11.8.10

Die Kunst der Fuge, por Ariel Clerice




Cuadro 1: El sol de la clase media colonial en Birmania distrae los rigores mercantes de la ocupación imperial; los ritos familiares, laxos, mencionan la placidez orgánica de los primeros cuatro años. La madre llena la casa de canciones, el padre vela el sueño de todos y Gabrielle, siempre divina, recrea el tiempo perdido en una playa robada al paso irrevocable de las horas. Entonces Inglaterra, allí es capitán deportivo en Tanworth-in-Arden. Los espectros gomosos del verde parcelan el campo cuadriculado de casas iguales. Cambridge, los poetas del siglo XVII y XVIII (Swift, Pope, Blake), el folk y el ostracismo. Nadie supo demasiado de él. La infancia idílica de una educación acomodada, la quietud juvenil del ambiente académico y una exacerbada sensibilidad romántica agudizaron la delicada imaginación que resiente, cuando toma nota de las reglas que fijan la morosidad tácita del paisaje, su imaginería insondable.


Cuadro 2: Ahora Manchester. Varones enfurecidos, disturbios, huelgas, represión. El sucio salivazo de una cara desfigurada persigue la reparación de una estructura opresiva; la procacidad verbal excita, confiere cierto poder a los engendros de la impotencia. ¡Freaks! Las madres que disponen catres en el sótano para los hijos no queridos de la clase trabajadora envejecen escuchando Alice Cooper bajo el humo y el ruido de las fábricas, ratas hinchadas por la mugre, montañas de basura apiladas en calles baldías absorben la luminosidad perceptiva de seres que sobre el cuerpo crispado del muevo antihéroe, señalan el doloroso desamparo de los barrios obreros con gestualidad espasmódica. Pero en el instante en que un movimiento adopta su programa se introducen individuos que aseguran obedecer fines iguales y esto no significa que el arribista le importe ocupar un puesto en las filas, deseoso de protagonismo intentará apartarlo de su camino.

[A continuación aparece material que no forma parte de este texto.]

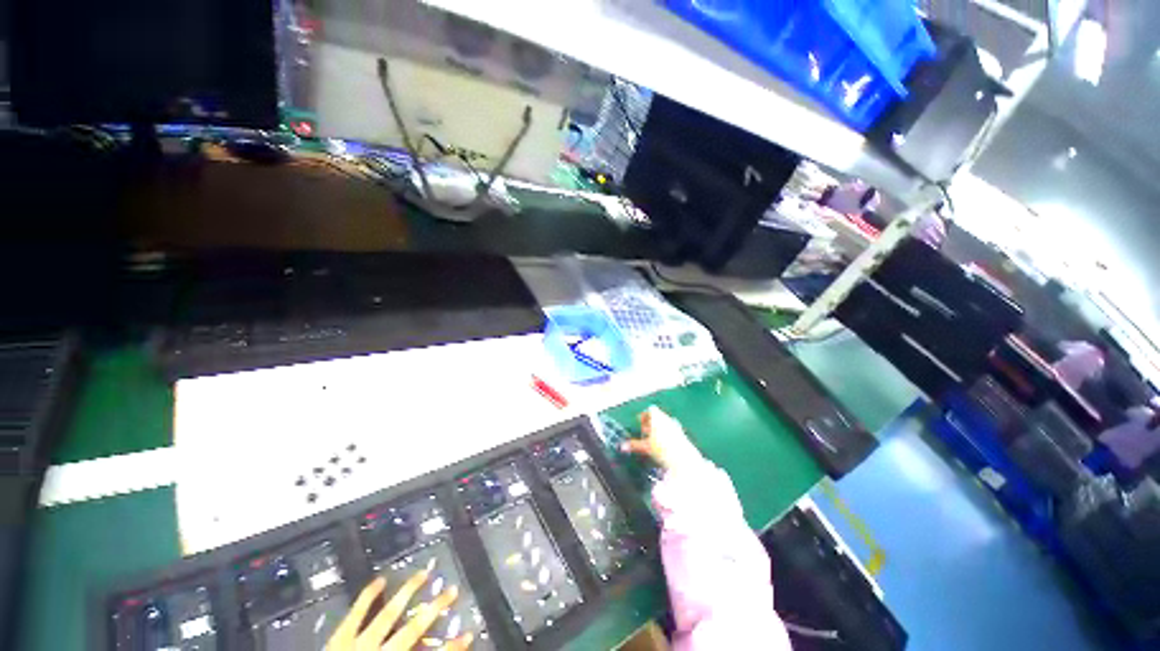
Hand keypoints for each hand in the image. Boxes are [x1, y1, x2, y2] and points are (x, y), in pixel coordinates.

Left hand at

Hacia la década del setenta la pereza indiferente del confort británico enciende el desprecio insolente de la pequeña esfera vanguardista. Aunque llamar la atención, tal vez una crueldad inopinada, sonara lógico, en ocasiones, como sucede en la guerra o el exilio renunciar al mundo parece lo más sensato. Nick Drake y los Sex Pistols ejecutaron maniobras disuasivas que, subordinando los cómodos y banales sortilegios combinados del circuito, cuando el destino nos alcanza, por ataque directo o encantamiento lateral, bloqueaban la parálisis moral de una lógica mundana. Entonces, al frente, la decepción asumida por Rotten en California, su cara limpia, observando la nada refractada por el público al rebotar en el vacío, y detrás, el silencio hermético de Drake, encerrado, las horas de contemplación serena, inmóvil, sordas ante la nada blanca de una misteriosa pared lisa, recogen los amargos frutos de un desplazamiento subterráneo por los costosos pasillos de densas intervenciones existenciales. La mansa repetición distintiva de la monotonía hallada por Drake deposita una fatiga piadosa, suave, sin rencor, que mece, al repetirse con su frase hipnótica, la indefinida aspereza del entorno conservando intacto el ritmo del ensueño. Una torre, ejército más directo, enhiesto, el punk, estalla montado a la rudeza escatológica del escándalo y sacude brevemente los cimientos de la escena imperial. Los dos gastan la energía con la rapidez en piruetas de una fuga improbable, volver al pasado o prevalecer sobre las propias ruinas. El tránsito y la violencia, la pérdida del reino en Drake y la destrucción del mismo por los Pistols, inspiraron el programa de una actitud poco inclinada a los banquetes, inmune el flujo y reflujo de los caprichos del éxito. Aún menos frecuente, la figura del samurái dominaría en cambio una síntesis que, todavía, sin perjudicar el binarismo de los opuestos, reúne con su peregrinaje los extremos en insólito equilibrio. Es parte de otro tema.